THE PROBLEM: Retype the listing exactly as it stands, and keep every image out.

DATA TO USE:
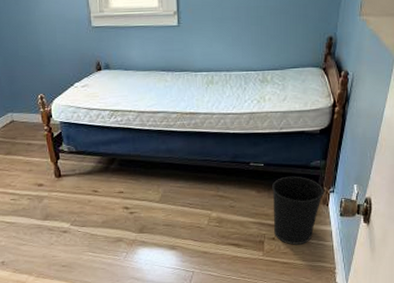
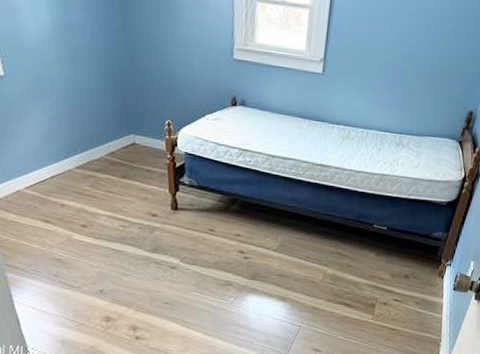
wastebasket: present [272,176,324,245] -> none [387,243,442,313]

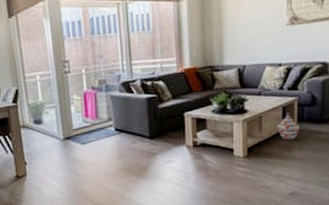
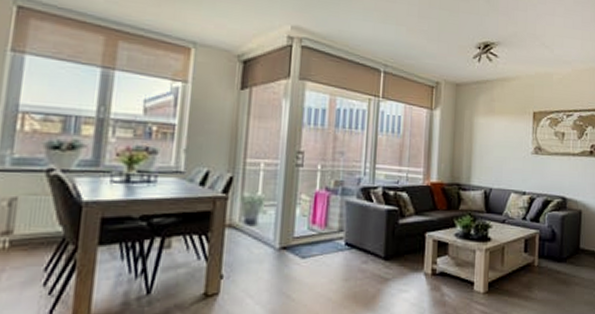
woven basket: present [276,112,300,140] -> none [518,246,541,278]

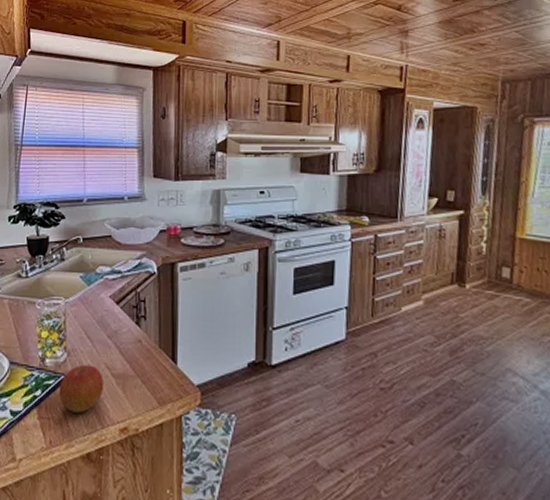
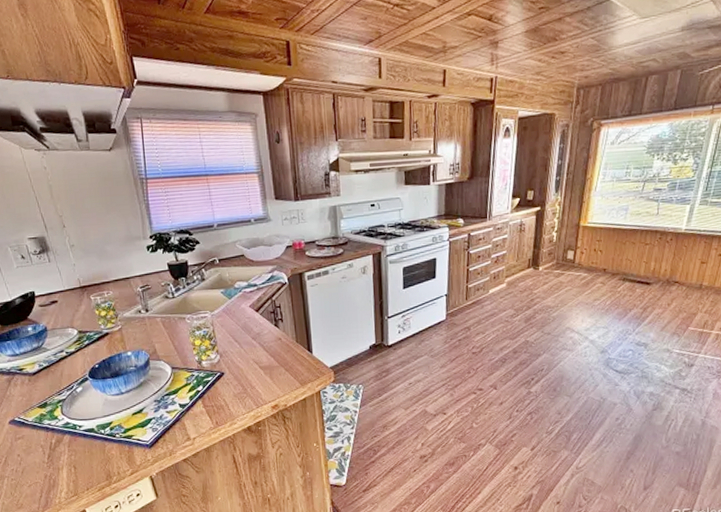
apple: present [58,364,105,413] -> none [217,362,255,399]

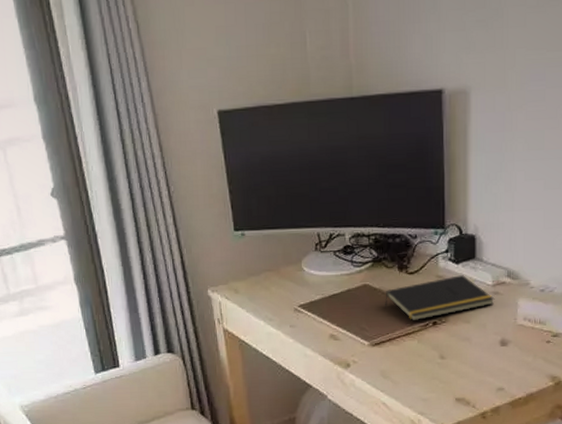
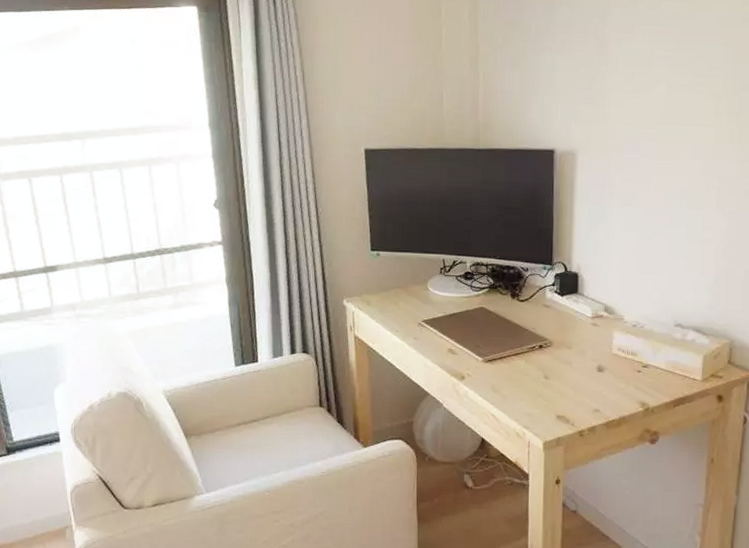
notepad: present [385,275,495,322] -> none [498,306,594,343]

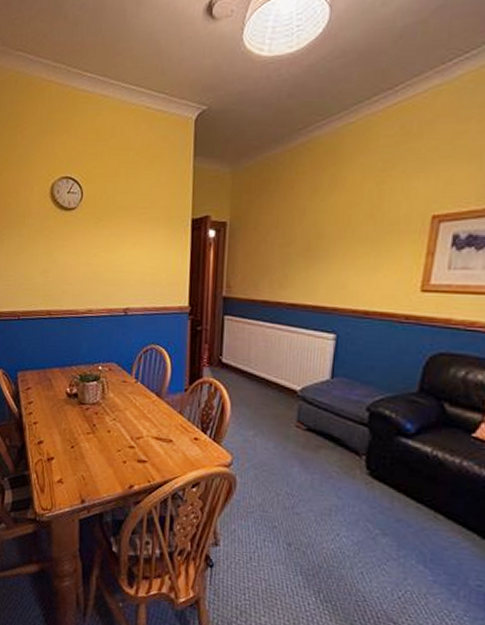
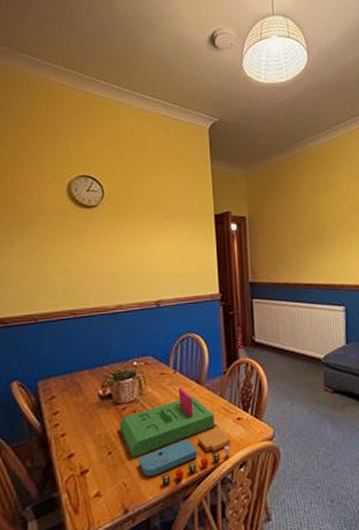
board game: none [82,398,185,488] -> present [119,387,231,486]

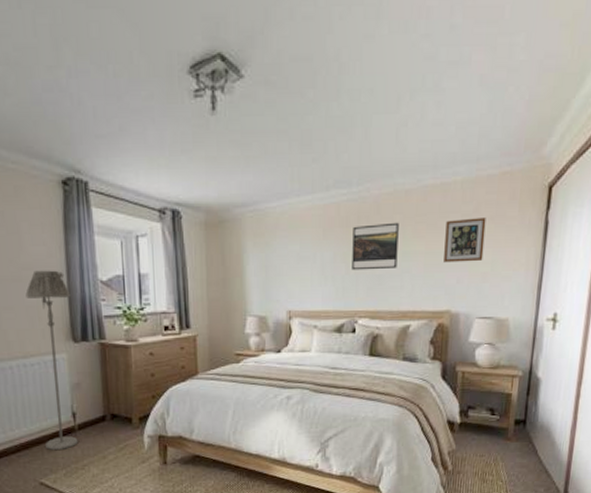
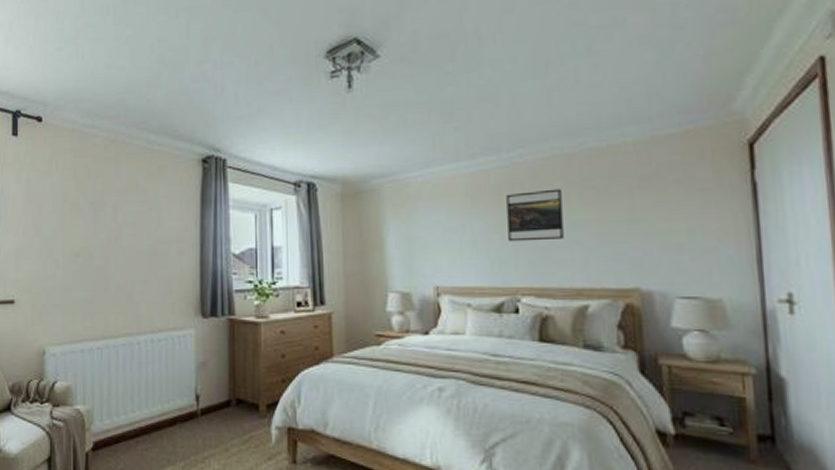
floor lamp: present [25,270,78,451] -> none [159,243,203,439]
picture frame: present [444,217,486,263] -> none [620,180,675,232]

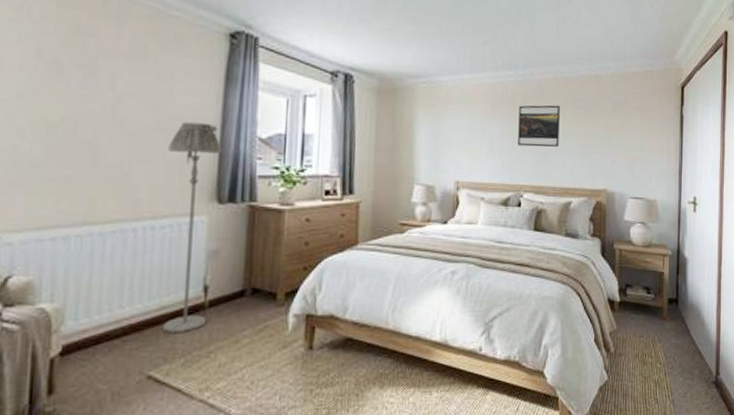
floor lamp: none [159,243,203,439] -> present [163,122,222,334]

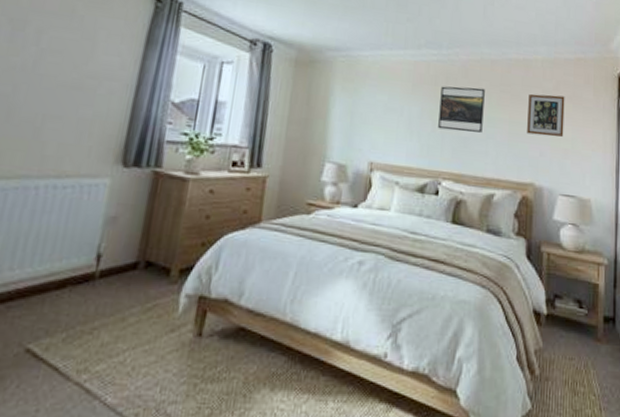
floor lamp: present [163,122,222,334] -> none [49,80,134,305]
picture frame: none [599,107,633,146] -> present [527,93,565,138]

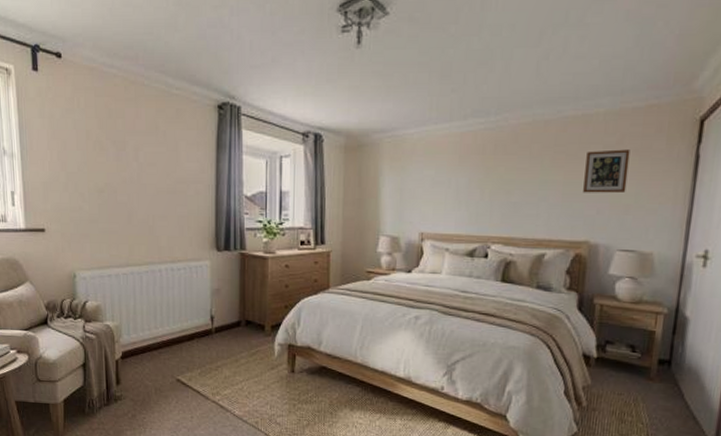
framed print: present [438,86,485,133] -> none [486,151,537,197]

TASK ANSWER:
wastebasket: present [272,176,324,245] -> none [387,243,442,313]

woven basket: present [276,112,300,140] -> none [518,246,541,278]

apple: present [58,364,105,413] -> none [217,362,255,399]

notepad: present [385,275,495,322] -> none [498,306,594,343]

board game: none [82,398,185,488] -> present [119,387,231,486]

floor lamp: present [25,270,78,451] -> none [159,243,203,439]
picture frame: present [444,217,486,263] -> none [620,180,675,232]

floor lamp: none [159,243,203,439] -> present [163,122,222,334]

floor lamp: present [163,122,222,334] -> none [49,80,134,305]
picture frame: none [599,107,633,146] -> present [527,93,565,138]

framed print: present [438,86,485,133] -> none [486,151,537,197]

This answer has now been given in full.